Please copy every one of the rows below word for word, keeping each line unchanged.

Stored items
BEGIN
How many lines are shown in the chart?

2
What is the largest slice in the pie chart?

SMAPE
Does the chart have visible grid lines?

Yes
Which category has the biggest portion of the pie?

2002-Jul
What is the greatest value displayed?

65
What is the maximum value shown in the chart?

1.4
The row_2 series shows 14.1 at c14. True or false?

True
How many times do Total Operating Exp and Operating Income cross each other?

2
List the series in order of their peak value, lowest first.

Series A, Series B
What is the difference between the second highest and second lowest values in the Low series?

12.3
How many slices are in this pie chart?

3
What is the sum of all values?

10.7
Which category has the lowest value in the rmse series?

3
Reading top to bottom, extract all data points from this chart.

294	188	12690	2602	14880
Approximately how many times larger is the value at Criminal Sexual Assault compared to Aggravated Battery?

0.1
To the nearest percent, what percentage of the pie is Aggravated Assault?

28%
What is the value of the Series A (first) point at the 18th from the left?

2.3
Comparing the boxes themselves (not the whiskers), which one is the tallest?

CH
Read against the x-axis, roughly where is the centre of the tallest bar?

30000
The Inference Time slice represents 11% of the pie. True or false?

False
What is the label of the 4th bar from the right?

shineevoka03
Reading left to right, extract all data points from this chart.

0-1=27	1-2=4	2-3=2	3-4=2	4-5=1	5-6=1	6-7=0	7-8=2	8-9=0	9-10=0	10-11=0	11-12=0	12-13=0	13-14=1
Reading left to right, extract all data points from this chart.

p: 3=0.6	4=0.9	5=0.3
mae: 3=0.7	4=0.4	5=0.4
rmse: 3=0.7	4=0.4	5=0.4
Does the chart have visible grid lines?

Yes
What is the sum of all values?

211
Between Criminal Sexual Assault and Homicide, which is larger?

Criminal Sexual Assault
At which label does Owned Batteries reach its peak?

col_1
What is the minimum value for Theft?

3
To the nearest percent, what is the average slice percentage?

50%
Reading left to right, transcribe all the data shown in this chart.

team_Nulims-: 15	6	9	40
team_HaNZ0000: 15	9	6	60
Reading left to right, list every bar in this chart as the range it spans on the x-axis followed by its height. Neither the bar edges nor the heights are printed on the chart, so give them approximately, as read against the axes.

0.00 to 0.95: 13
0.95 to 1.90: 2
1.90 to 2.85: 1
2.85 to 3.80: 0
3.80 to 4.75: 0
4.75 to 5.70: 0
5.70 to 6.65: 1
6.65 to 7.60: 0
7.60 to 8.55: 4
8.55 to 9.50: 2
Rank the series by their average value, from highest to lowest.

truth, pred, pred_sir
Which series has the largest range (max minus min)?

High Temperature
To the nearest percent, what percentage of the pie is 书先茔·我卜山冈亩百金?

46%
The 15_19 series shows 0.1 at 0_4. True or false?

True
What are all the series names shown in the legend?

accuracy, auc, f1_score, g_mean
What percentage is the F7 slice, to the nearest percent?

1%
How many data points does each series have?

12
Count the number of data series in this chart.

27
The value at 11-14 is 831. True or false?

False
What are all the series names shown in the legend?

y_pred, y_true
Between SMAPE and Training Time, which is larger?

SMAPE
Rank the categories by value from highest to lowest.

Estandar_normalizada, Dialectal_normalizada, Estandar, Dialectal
END
_TASK ANSWER:_
How many lines are shown in the chart?

2
What is the largest slice in the pie chart?

SMAPE
Does the chart have visible grid lines?

Yes
Which category has the biggest portion of the pie?

2002-Jul
What is the greatest value displayed?

65
What is the maximum value shown in the chart?

1.4
The row_2 series shows 14.1 at c14. True or false?

True
How many times do Total Operating Exp and Operating Income cross each other?

2
List the series in order of their peak value, lowest first.

Series A, Series B
What is the difference between the second highest and second lowest values in the Low series?

12.3
How many slices are in this pie chart?

3
What is the sum of all values?

10.7
Which category has the lowest value in the rmse series?

3
Reading top to bottom, extract all data points from this chart.

294	188	12690	2602	14880
Approximately how many times larger is the value at Criminal Sexual Assault compared to Aggravated Battery?

0.1
To the nearest percent, what percentage of the pie is Aggravated Assault?

28%
What is the value of the Series A (first) point at the 18th from the left?

2.3
Comparing the boxes themselves (not the whiskers), which one is the tallest?

CH
Read against the x-axis, roughly where is the centre of the tallest bar?

30000
The Inference Time slice represents 11% of the pie. True or false?

False
What is the label of the 4th bar from the right?

shineevoka03
Reading left to right, extract all data points from this chart.

0-1=27	1-2=4	2-3=2	3-4=2	4-5=1	5-6=1	6-7=0	7-8=2	8-9=0	9-10=0	10-11=0	11-12=0	12-13=0	13-14=1
Reading left to right, extract all data points from this chart.

p: 3=0.6	4=0.9	5=0.3
mae: 3=0.7	4=0.4	5=0.4
rmse: 3=0.7	4=0.4	5=0.4
Does the chart have visible grid lines?

Yes
What is the sum of all values?

211
Between Criminal Sexual Assault and Homicide, which is larger?

Criminal Sexual Assault
At which label does Owned Batteries reach its peak?

col_1
What is the minimum value for Theft?

3
To the nearest percent, what is the average slice percentage?

50%
Reading left to right, transcribe all the data shown in this chart.

team_Nulims-: 15	6	9	40
team_HaNZ0000: 15	9	6	60
Reading left to right, list every bar in this chart as the range it spans on the x-axis followed by its height. Neither the bar edges nor the heights are printed on the chart, so give them approximately, as read against the axes.

0.00 to 0.95: 13
0.95 to 1.90: 2
1.90 to 2.85: 1
2.85 to 3.80: 0
3.80 to 4.75: 0
4.75 to 5.70: 0
5.70 to 6.65: 1
6.65 to 7.60: 0
7.60 to 8.55: 4
8.55 to 9.50: 2
Rank the series by their average value, from highest to lowest.

truth, pred, pred_sir
Which series has the largest range (max minus min)?

High Temperature
To the nearest percent, what percentage of the pie is 书先茔·我卜山冈亩百金?

46%
The 15_19 series shows 0.1 at 0_4. True or false?

True
What are all the series names shown in the legend?

accuracy, auc, f1_score, g_mean
What percentage is the F7 slice, to the nearest percent?

1%
How many data points does each series have?

12
Count the number of data series in this chart.

27
The value at 11-14 is 831. True or false?

False
What are all the series names shown in the legend?

y_pred, y_true
Between SMAPE and Training Time, which is larger?

SMAPE
Rank the categories by value from highest to lowest.

Estandar_normalizada, Dialectal_normalizada, Estandar, Dialectal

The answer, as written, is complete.